* [Work to do]:
Reproduce every one of the records below word for word, without changing a single character.
-- Source data start --
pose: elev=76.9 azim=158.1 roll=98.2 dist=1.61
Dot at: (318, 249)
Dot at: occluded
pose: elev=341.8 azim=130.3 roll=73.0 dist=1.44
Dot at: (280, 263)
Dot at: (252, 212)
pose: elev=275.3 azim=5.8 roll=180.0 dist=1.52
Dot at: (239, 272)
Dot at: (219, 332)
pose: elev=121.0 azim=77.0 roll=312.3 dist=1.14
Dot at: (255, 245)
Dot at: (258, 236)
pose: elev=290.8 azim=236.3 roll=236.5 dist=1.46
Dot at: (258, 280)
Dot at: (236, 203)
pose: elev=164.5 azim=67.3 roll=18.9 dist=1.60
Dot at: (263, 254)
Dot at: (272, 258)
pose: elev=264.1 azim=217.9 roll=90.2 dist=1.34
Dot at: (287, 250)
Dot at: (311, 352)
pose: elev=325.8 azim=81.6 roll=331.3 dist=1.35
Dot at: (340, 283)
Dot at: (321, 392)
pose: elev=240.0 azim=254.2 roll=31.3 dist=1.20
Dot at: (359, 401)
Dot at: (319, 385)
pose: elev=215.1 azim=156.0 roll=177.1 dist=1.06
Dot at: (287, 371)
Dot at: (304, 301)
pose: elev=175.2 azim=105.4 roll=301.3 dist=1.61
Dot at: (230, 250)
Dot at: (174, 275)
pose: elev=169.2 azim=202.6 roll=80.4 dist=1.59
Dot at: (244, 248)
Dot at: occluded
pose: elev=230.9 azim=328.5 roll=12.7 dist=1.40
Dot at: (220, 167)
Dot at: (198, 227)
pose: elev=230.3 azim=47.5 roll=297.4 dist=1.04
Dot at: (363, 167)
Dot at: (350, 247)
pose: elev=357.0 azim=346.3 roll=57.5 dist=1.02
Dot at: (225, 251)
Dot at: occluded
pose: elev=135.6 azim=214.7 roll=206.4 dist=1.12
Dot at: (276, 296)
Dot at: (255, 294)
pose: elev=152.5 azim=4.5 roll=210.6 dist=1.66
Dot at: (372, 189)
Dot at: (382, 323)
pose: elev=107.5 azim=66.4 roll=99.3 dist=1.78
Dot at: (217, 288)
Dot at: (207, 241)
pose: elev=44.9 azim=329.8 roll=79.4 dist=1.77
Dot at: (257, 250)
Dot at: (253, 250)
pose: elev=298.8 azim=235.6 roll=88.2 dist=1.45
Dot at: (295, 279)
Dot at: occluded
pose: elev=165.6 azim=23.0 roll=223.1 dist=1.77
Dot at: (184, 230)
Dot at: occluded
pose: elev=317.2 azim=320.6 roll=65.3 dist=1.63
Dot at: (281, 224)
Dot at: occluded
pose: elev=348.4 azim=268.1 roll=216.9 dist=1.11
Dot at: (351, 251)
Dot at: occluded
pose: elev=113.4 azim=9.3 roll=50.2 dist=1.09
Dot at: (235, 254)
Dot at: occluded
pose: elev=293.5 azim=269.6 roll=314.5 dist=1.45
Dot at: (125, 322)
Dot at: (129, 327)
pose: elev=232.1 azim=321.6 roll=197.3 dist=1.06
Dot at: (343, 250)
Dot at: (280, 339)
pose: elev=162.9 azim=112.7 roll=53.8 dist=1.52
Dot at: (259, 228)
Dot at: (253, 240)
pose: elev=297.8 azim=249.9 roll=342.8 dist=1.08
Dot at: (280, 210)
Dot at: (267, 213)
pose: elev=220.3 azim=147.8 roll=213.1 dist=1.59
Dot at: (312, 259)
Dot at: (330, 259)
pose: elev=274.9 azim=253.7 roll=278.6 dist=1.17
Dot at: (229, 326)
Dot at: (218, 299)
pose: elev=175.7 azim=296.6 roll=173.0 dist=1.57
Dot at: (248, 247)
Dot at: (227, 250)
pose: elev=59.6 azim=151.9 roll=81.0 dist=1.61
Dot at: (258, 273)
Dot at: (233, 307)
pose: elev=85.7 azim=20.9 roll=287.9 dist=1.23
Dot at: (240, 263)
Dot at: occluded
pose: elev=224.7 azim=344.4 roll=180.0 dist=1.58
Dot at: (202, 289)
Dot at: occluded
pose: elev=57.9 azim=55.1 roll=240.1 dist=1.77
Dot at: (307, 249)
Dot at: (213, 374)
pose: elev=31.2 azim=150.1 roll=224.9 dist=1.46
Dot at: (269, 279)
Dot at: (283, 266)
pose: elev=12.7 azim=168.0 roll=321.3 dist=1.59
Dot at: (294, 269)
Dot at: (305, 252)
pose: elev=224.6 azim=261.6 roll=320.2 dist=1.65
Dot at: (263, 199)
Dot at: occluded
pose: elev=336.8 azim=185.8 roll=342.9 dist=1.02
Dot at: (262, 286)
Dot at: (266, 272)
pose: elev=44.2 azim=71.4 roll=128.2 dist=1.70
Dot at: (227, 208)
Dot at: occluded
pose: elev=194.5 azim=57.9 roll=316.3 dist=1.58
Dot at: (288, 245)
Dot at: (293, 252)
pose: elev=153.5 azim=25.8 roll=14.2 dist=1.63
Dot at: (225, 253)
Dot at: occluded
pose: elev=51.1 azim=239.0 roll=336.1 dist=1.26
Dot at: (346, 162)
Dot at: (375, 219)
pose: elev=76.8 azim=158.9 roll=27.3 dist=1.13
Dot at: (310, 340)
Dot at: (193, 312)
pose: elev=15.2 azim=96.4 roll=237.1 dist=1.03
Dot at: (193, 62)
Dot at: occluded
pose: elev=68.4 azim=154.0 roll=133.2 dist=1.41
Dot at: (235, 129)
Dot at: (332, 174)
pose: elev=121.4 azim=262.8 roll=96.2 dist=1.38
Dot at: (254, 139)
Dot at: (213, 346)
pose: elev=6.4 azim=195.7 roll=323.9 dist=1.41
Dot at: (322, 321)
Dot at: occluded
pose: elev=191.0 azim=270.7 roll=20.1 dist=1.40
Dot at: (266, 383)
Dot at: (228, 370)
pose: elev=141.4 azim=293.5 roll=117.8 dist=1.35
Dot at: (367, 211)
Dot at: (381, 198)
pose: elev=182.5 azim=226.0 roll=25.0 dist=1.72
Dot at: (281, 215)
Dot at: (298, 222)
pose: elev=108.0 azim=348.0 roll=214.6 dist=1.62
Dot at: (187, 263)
-- Source data end --
* [Answer to this exercise]:
pose: elev=76.9 azim=158.1 roll=98.2 dist=1.61
Dot at: (318, 249)
Dot at: occluded
pose: elev=341.8 azim=130.3 roll=73.0 dist=1.44
Dot at: (280, 263)
Dot at: (252, 212)
pose: elev=275.3 azim=5.8 roll=180.0 dist=1.52
Dot at: (239, 272)
Dot at: (219, 332)
pose: elev=121.0 azim=77.0 roll=312.3 dist=1.14
Dot at: (255, 245)
Dot at: (258, 236)
pose: elev=290.8 azim=236.3 roll=236.5 dist=1.46
Dot at: (258, 280)
Dot at: (236, 203)
pose: elev=164.5 azim=67.3 roll=18.9 dist=1.60
Dot at: (263, 254)
Dot at: (272, 258)
pose: elev=264.1 azim=217.9 roll=90.2 dist=1.34
Dot at: (287, 250)
Dot at: (311, 352)
pose: elev=325.8 azim=81.6 roll=331.3 dist=1.35
Dot at: (340, 283)
Dot at: (321, 392)
pose: elev=240.0 azim=254.2 roll=31.3 dist=1.20
Dot at: (359, 401)
Dot at: (319, 385)
pose: elev=215.1 azim=156.0 roll=177.1 dist=1.06
Dot at: (287, 371)
Dot at: (304, 301)
pose: elev=175.2 azim=105.4 roll=301.3 dist=1.61
Dot at: (230, 250)
Dot at: (174, 275)
pose: elev=169.2 azim=202.6 roll=80.4 dist=1.59
Dot at: (244, 248)
Dot at: occluded
pose: elev=230.9 azim=328.5 roll=12.7 dist=1.40
Dot at: (220, 167)
Dot at: (198, 227)
pose: elev=230.3 azim=47.5 roll=297.4 dist=1.04
Dot at: (363, 167)
Dot at: (350, 247)
pose: elev=357.0 azim=346.3 roll=57.5 dist=1.02
Dot at: (225, 251)
Dot at: occluded
pose: elev=135.6 azim=214.7 roll=206.4 dist=1.12
Dot at: (276, 296)
Dot at: (255, 294)
pose: elev=152.5 azim=4.5 roll=210.6 dist=1.66
Dot at: (372, 189)
Dot at: (382, 323)
pose: elev=107.5 azim=66.4 roll=99.3 dist=1.78
Dot at: (217, 288)
Dot at: (207, 241)
pose: elev=44.9 azim=329.8 roll=79.4 dist=1.77
Dot at: (257, 250)
Dot at: (253, 250)
pose: elev=298.8 azim=235.6 roll=88.2 dist=1.45
Dot at: (295, 279)
Dot at: occluded
pose: elev=165.6 azim=23.0 roll=223.1 dist=1.77
Dot at: (184, 230)
Dot at: occluded
pose: elev=317.2 azim=320.6 roll=65.3 dist=1.63
Dot at: (281, 224)
Dot at: occluded
pose: elev=348.4 azim=268.1 roll=216.9 dist=1.11
Dot at: (351, 251)
Dot at: occluded
pose: elev=113.4 azim=9.3 roll=50.2 dist=1.09
Dot at: (235, 254)
Dot at: occluded
pose: elev=293.5 azim=269.6 roll=314.5 dist=1.45
Dot at: (125, 322)
Dot at: (129, 327)
pose: elev=232.1 azim=321.6 roll=197.3 dist=1.06
Dot at: (343, 250)
Dot at: (280, 339)
pose: elev=162.9 azim=112.7 roll=53.8 dist=1.52
Dot at: (259, 228)
Dot at: (253, 240)
pose: elev=297.8 azim=249.9 roll=342.8 dist=1.08
Dot at: (280, 210)
Dot at: (267, 213)
pose: elev=220.3 azim=147.8 roll=213.1 dist=1.59
Dot at: (312, 259)
Dot at: (330, 259)
pose: elev=274.9 azim=253.7 roll=278.6 dist=1.17
Dot at: (229, 326)
Dot at: (218, 299)
pose: elev=175.7 azim=296.6 roll=173.0 dist=1.57
Dot at: (248, 247)
Dot at: (227, 250)
pose: elev=59.6 azim=151.9 roll=81.0 dist=1.61
Dot at: (258, 273)
Dot at: (233, 307)
pose: elev=85.7 azim=20.9 roll=287.9 dist=1.23
Dot at: (240, 263)
Dot at: occluded
pose: elev=224.7 azim=344.4 roll=180.0 dist=1.58
Dot at: (202, 289)
Dot at: occluded
pose: elev=57.9 azim=55.1 roll=240.1 dist=1.77
Dot at: (307, 249)
Dot at: (213, 374)
pose: elev=31.2 azim=150.1 roll=224.9 dist=1.46
Dot at: (269, 279)
Dot at: (283, 266)
pose: elev=12.7 azim=168.0 roll=321.3 dist=1.59
Dot at: (294, 269)
Dot at: (305, 252)
pose: elev=224.6 azim=261.6 roll=320.2 dist=1.65
Dot at: (263, 199)
Dot at: occluded
pose: elev=336.8 azim=185.8 roll=342.9 dist=1.02
Dot at: (262, 286)
Dot at: (266, 272)
pose: elev=44.2 azim=71.4 roll=128.2 dist=1.70
Dot at: (227, 208)
Dot at: occluded
pose: elev=194.5 azim=57.9 roll=316.3 dist=1.58
Dot at: (288, 245)
Dot at: (293, 252)
pose: elev=153.5 azim=25.8 roll=14.2 dist=1.63
Dot at: (225, 253)
Dot at: occluded
pose: elev=51.1 azim=239.0 roll=336.1 dist=1.26
Dot at: (346, 162)
Dot at: (375, 219)
pose: elev=76.8 azim=158.9 roll=27.3 dist=1.13
Dot at: (310, 340)
Dot at: (193, 312)
pose: elev=15.2 azim=96.4 roll=237.1 dist=1.03
Dot at: (193, 62)
Dot at: occluded
pose: elev=68.4 azim=154.0 roll=133.2 dist=1.41
Dot at: (235, 129)
Dot at: (332, 174)
pose: elev=121.4 azim=262.8 roll=96.2 dist=1.38
Dot at: (254, 139)
Dot at: (213, 346)
pose: elev=6.4 azim=195.7 roll=323.9 dist=1.41
Dot at: (322, 321)
Dot at: occluded
pose: elev=191.0 azim=270.7 roll=20.1 dist=1.40
Dot at: (266, 383)
Dot at: (228, 370)
pose: elev=141.4 azim=293.5 roll=117.8 dist=1.35
Dot at: (367, 211)
Dot at: (381, 198)
pose: elev=182.5 azim=226.0 roll=25.0 dist=1.72
Dot at: (281, 215)
Dot at: (298, 222)
pose: elev=108.0 azim=348.0 roll=214.6 dist=1.62
Dot at: (187, 263)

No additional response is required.